EXERCISE INPUTS:
((
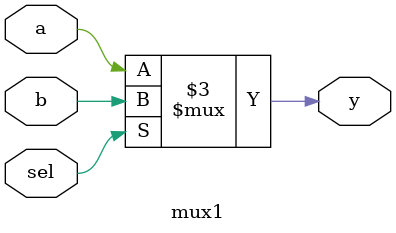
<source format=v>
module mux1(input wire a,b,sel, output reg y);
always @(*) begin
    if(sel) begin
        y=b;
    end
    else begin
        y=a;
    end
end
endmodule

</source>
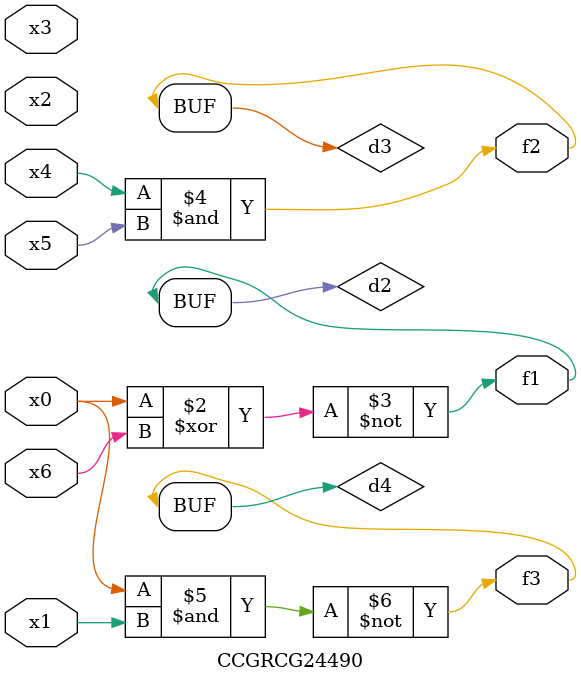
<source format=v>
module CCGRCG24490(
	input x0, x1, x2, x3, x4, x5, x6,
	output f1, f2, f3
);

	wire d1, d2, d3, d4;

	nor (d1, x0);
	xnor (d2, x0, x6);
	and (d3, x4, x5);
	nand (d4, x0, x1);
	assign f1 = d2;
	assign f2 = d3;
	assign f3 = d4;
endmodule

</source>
))
((
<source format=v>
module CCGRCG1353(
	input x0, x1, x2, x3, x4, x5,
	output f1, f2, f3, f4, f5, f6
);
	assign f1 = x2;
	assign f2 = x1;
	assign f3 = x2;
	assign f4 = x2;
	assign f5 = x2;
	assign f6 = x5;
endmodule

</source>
))
Quote word for word only the lines above from the one containing "always @(*) begin" through the one containing "nand (d4, x0, x1);". Pictures stay out of your copy.

always @(*) begin
    if(sel) begin
        y=b;
    end
    else begin
        y=a;
    end
end
endmodule

</source>
<source format=v>
module CCGRCG24490(
	input x0, x1, x2, x3, x4, x5, x6,
	output f1, f2, f3
);

	wire d1, d2, d3, d4;

	nor (d1, x0);
	xnor (d2, x0, x6);
	and (d3, x4, x5);
	nand (d4, x0, x1);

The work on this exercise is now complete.